Extracted data entries:
Segment Open

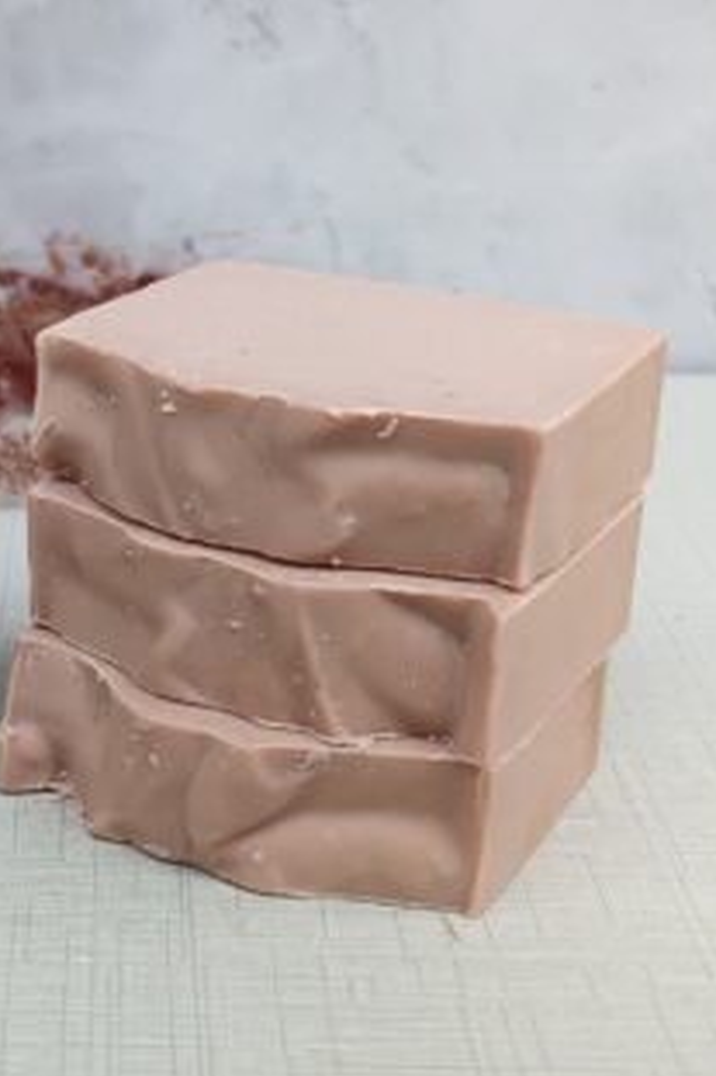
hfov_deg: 20.1
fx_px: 1971
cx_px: 45
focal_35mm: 66
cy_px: 541
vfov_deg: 30.5
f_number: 4.5
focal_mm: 7.08
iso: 64
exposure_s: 1/101
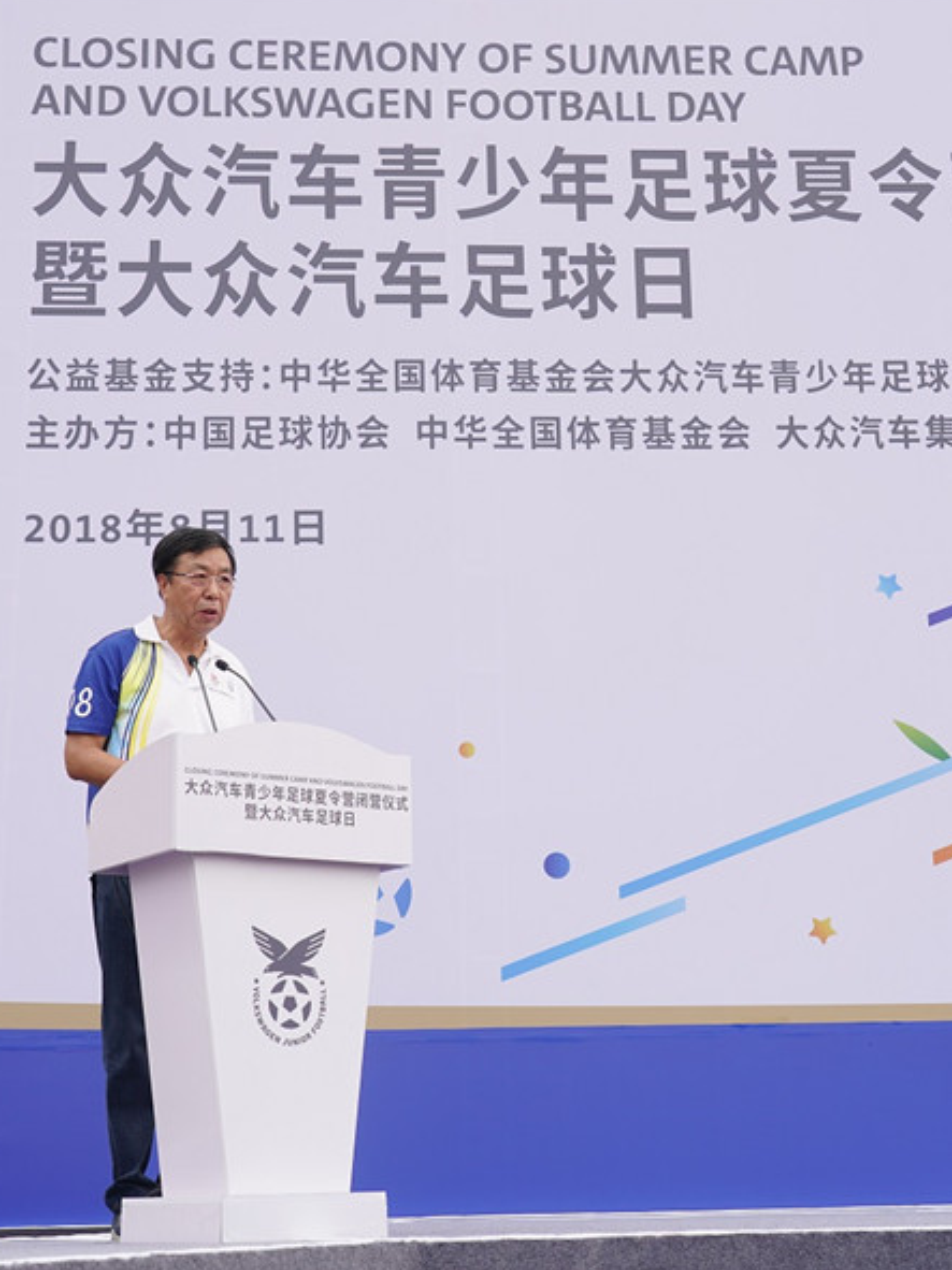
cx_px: 522
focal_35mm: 60
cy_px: 632
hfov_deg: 24.4
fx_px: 2201
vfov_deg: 32.2
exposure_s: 1/400
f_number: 5.6
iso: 160
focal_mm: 41
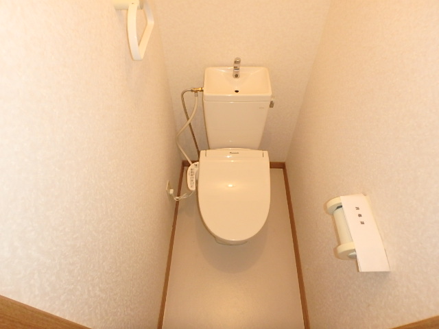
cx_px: 220
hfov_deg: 79.0
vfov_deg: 63.4
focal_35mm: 21
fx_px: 266
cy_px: 164
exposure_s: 1/30
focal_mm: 3.7
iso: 400
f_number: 3.5
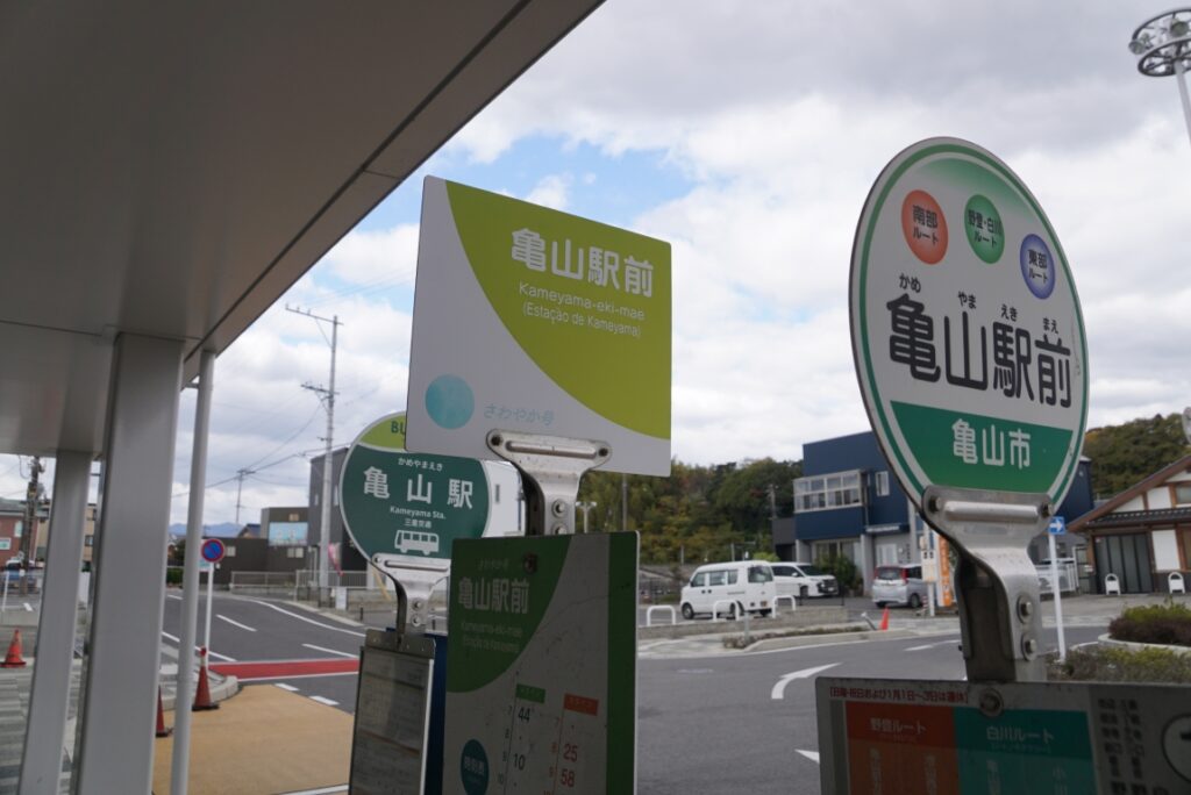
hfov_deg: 67.4
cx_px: 596
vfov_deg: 48.0
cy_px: 398
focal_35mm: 27
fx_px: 894
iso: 100
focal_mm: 18
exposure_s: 1/160
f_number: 6.3
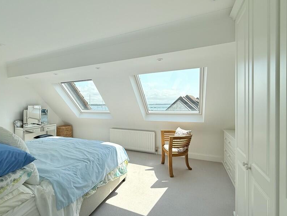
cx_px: 122
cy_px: 107
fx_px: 149
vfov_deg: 71.6
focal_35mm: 18
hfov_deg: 87.1
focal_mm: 2.22
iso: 50
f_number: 2.2
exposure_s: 1/1087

Segment Closed

__The problem__: Write out, word for word, the lines from the first line of the entries through the one containing "focal_35mm: 21", both included. Leave out the pictures.

__Output below__:
hfov_deg: 20.1
fx_px: 1971
cx_px: 45
focal_35mm: 66
cy_px: 541
vfov_deg: 30.5
f_number: 4.5
focal_mm: 7.08
iso: 64
exposure_s: 1/101
cx_px: 522
focal_35mm: 60
cy_px: 632
hfov_deg: 24.4
fx_px: 2201
vfov_deg: 32.2
exposure_s: 1/400
f_number: 5.6
iso: 160
focal_mm: 41
cx_px: 220
hfov_deg: 79.0
vfov_deg: 63.4
focal_35mm: 21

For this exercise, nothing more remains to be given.